I tried to use average or common figures on all.For instance check out Nosler's suggested loads on all their BTs for these calibers and you'll see what I mean.
The 243 load is off a brand new Federal box of 70 gr BTs.Their box of 70 gr Speer spires has 3400 as well.(Mine are higher but... you suggest the factory is unattainable so...)
I'm told factory loads of 39 and 40 gr 204s are from 3750 to 3820.My friend has 4 loads over 3800 up to 3900.
I DON'T play with figures if thats what you're suggesting.Facts are facts.Check around,the Sierra 39 gr Blitzking in 204 is nearly as good as it gets ballistically.Some say a 'marvel'.
Good hunting.


----------



## duckp (Mar 13, 2008)

Hi Plainsman.
Just checked Federal.They list 3750 on their 39 gr 204s.Do a search on 204 loads-I'm off to chase yotes but in less than 5 minutes found many loads over 3800 for 39 and 40 gr bullets.
I don't shoot it so ......


----------



## duckp (Mar 13, 2008)

Plainsman, 
Really have to run to hunt a few hours but run your figures.
At 300 yds the 204 and 243 are still about a quarter inch apart in drift.Hardly 'far and away' different.
Fact of the matter is the 'drift'difference is non-existant and part of the myth about heavy bullets at shorter ranges.
Again,don't shoot it,don't care,just don't like baloney.


----------



## Plainsman (Jul 30, 2003)

Velocity makes up for poor ballistic coefficient (22-250) and good ballistic coefficient (260 Remingtonor any 6.5) makes up for poor velocity.

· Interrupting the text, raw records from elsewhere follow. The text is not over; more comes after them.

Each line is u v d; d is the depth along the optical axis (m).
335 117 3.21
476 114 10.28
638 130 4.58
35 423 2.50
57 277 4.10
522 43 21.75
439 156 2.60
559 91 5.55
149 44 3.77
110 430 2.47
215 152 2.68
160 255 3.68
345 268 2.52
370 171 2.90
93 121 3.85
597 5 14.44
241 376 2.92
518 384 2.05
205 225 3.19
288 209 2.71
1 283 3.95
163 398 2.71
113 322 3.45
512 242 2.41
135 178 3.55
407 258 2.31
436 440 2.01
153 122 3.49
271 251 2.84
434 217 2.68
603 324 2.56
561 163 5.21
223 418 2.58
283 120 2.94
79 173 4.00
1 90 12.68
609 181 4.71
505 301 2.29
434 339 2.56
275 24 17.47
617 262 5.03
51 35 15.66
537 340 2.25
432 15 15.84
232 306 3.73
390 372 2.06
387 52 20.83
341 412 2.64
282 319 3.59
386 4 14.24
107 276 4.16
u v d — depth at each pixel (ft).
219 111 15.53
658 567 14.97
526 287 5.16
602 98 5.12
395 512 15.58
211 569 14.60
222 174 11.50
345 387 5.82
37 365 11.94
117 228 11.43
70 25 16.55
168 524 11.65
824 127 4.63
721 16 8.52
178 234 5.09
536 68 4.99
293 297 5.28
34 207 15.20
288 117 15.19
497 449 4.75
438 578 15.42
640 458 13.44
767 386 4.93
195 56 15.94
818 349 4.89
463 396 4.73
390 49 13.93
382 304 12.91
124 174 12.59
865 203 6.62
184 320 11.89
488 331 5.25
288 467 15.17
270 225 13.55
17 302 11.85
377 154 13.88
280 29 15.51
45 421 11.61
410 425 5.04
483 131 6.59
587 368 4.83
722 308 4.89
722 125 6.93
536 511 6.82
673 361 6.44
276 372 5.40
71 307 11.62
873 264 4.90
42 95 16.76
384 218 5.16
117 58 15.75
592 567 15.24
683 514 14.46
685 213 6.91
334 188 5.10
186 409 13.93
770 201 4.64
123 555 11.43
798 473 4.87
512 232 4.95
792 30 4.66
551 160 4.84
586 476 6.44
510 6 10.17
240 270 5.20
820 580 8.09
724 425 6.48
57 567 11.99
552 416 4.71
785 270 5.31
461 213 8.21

I think you need to read closer. Am I really that far out of the ballpark when you say 3750 to 3820 and I tell you 3770?



> The 17 load is mine and happy to share it if you wish but Hornadys reloading book(third edition) will take you as high as 4100fps.


I certainly wouldn't disagree with the speed of the 17 Remington center fire, I push a 40 gr out of my 22-250 at 4185 fps and that isn't max, I can top 4250 fps out of my Remington XR100 Rangemaster.

The newer cartridges coming out tend to be loaded to max SAMI copper units of pressures. For example the 300WSM I think is loaded to 65,000 CUP of pressure while most like we are familiar with like the 308 are commonly loaded to 55,000 CUP. I don't have a book that gives me the pressure for the 204, but I suspect it's loaded to max SAMI specs. The old 243 factory loads leave a lot for the handloader to improve upon. The only difference we have is you were comparing factory loads and I was comparing cartridge capability. My post really was not a contradiction of your post it was simply supplementary information for the handloader.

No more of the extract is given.